= HOW TO COMPLETE THIS TASK =
Copy the rows word for word, starting at the beginning and ending with the line that contains "Reading left to". Leave the pictures out.
━━━
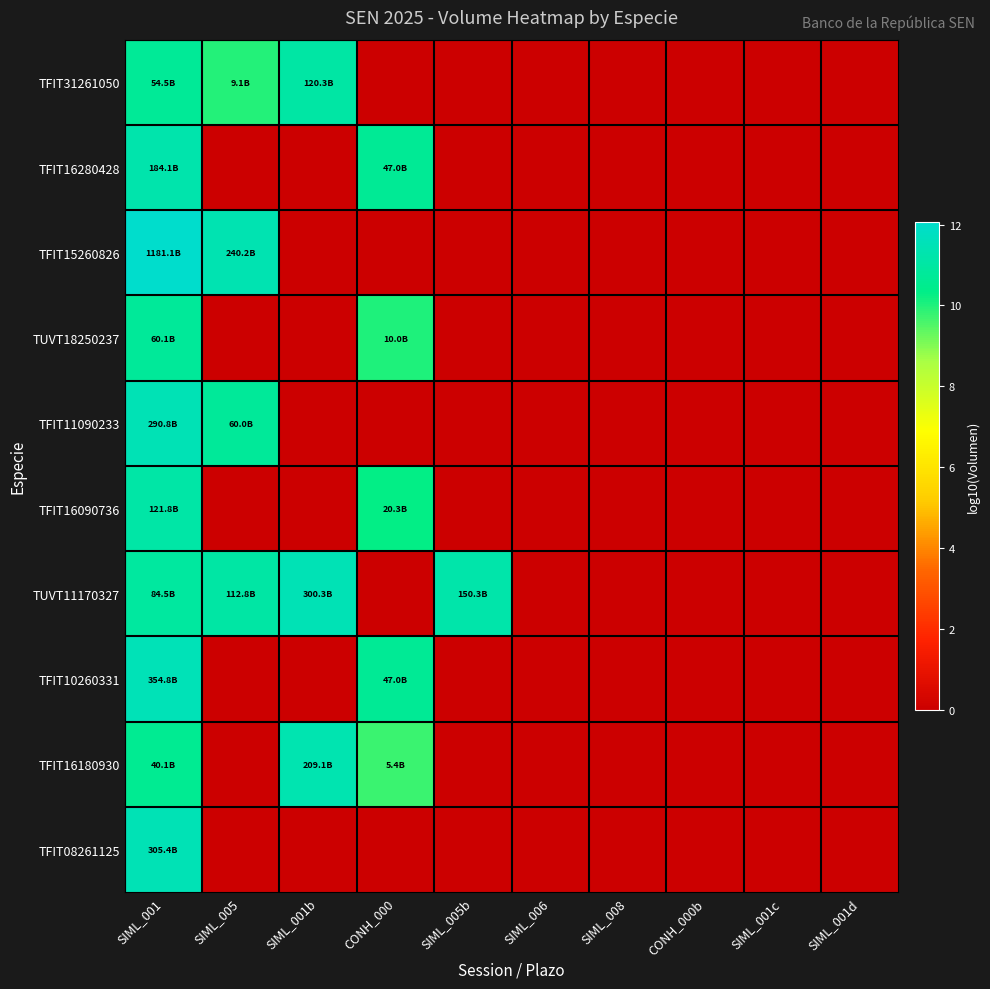

At which category is the sum across all series the highest?

SIML_001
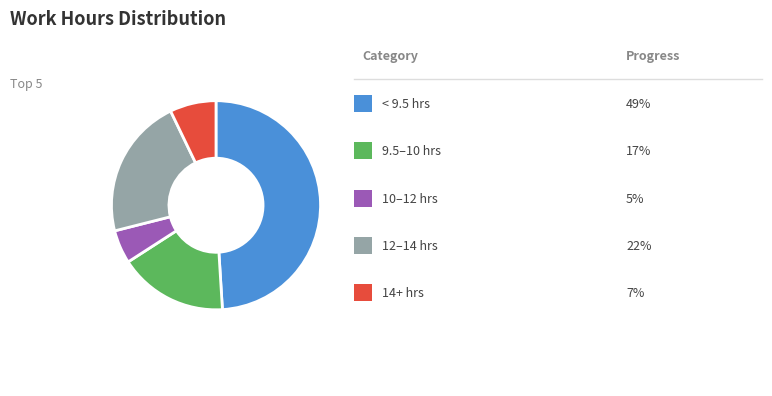

Count the number of slices in the pie.

5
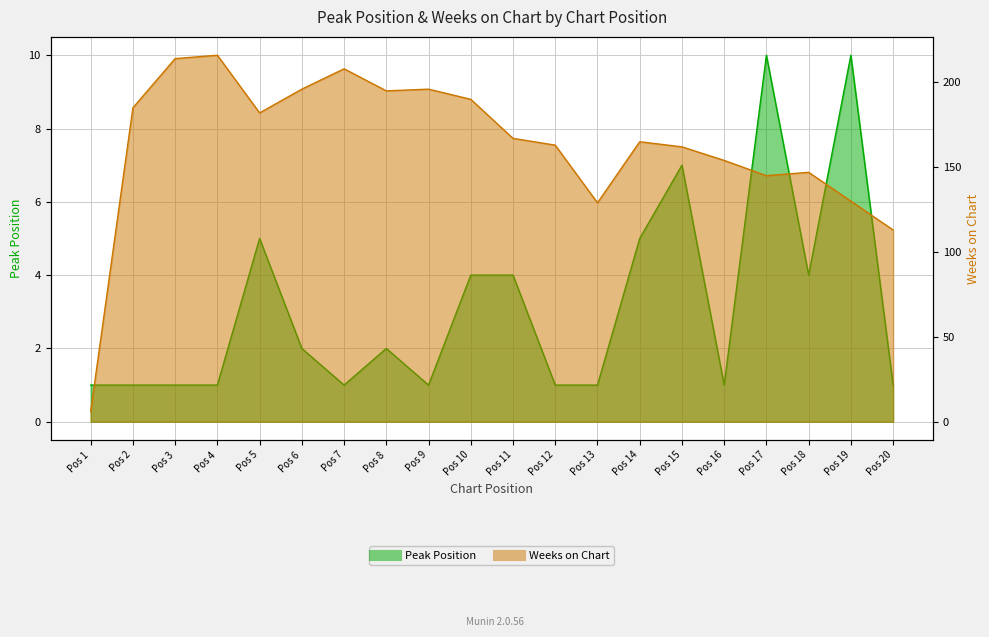

What is the sum of the Peak Position values at Pos 3 and Pos 18?

5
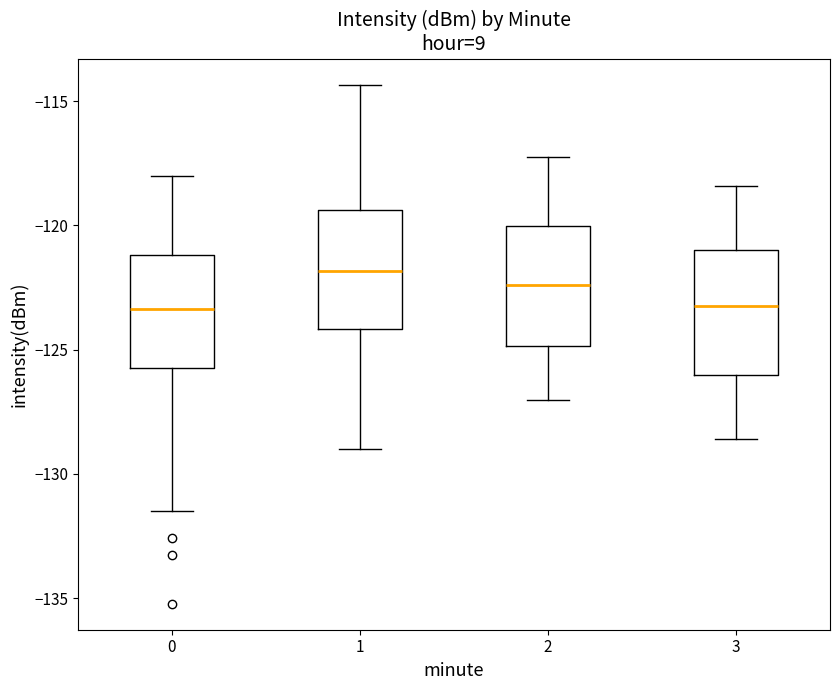

Reading left to right, read every box against the y-axis: the position of its median line, the range the box covers, and the ends of its whiskers. The values are not printed on the chart, so give them approximately, as read against the axis.

0: median -123.5, box -125.5 to -121.0, whiskers -131.5 to -118.0
1: median -122.0, box -124.0 to -119.5, whiskers -129.0 to -114.5
2: median -122.5, box -125.0 to -120.0, whiskers -127.0 to -117.0
3: median -123.0, box -126.0 to -121.0, whiskers -128.5 to -118.5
━━━
= EXERCISE RESPONSE =
At which category is the sum across all series the highest?

SIML_001

Count the number of slices in the pie.

5

What is the sum of the Peak Position values at Pos 3 and Pos 18?

5

Reading left to right, read every box against the y-axis: the position of its median line, the range the box covers, and the ends of its whiskers. The values are not printed on the chart, so give them approximately, as read against the axis.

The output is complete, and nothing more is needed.